#### [TASK OBJECTIVE]
Return the data below exactly, please, but drop the pictures.

#### [GIVEN DATA]
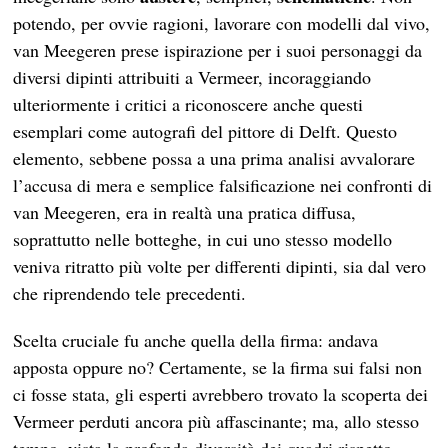
potendo, per ovvie ragioni, lavorare con modelli dal vivo,
van Meegeren prese ispirazione per i suoi personaggi da
diversi dipinti attribuiti a Vermeer, incoraggiando
ulteriormente i critici a riconoscere anche questi
esemplari come autografi del pittore di Delft. Questo
elemento, sebbene possa a una prima analisi avvalorare
l’accusa di mera e semplice falsificazione nei confronti di
van Meegeren, era in realtà una pratica diffusa,
soprattutto nelle botteghe, in cui uno stesso modello
veniva ritratto più volte per differenti dipinti, sia dal vero
che riprendendo tele precedenti.
Scelta cruciale fu anche quella della firma: andava
apposta oppure no? Certamente, se la firma sui falsi non
ci fosse stata, gli esperti avrebbero trovato la scoperta dei
Vermeer perduti ancora più affascinante; ma, allo stesso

#### [ANSWER TO THE PROBLEM]
potendo, per ovvie ragioni, lavorare con modelli dal vivo,
van Meegeren prese ispirazione per i suoi personaggi da
diversi dipinti attribuiti a Vermeer, incoraggiando
ulteriormente i critici a riconoscere anche questi
esemplari come autografi del pittore di Delft. Questo
elemento, sebbene possa a una prima analisi avvalorare
l’accusa di mera e semplice falsificazione nei confronti di
van Meegeren, era in realtà una pratica diffusa,
soprattutto nelle botteghe, in cui uno stesso modello
veniva ritratto più volte per differenti dipinti, sia dal vero
che riprendendo tele precedenti.
Scelta cruciale fu anche quella della firma: andava
apposta oppure no? Certamente, se la firma sui falsi non
ci fosse stata, gli esperti avrebbero trovato la scoperta dei
Vermeer perduti ancora più affascinante; ma, allo stesso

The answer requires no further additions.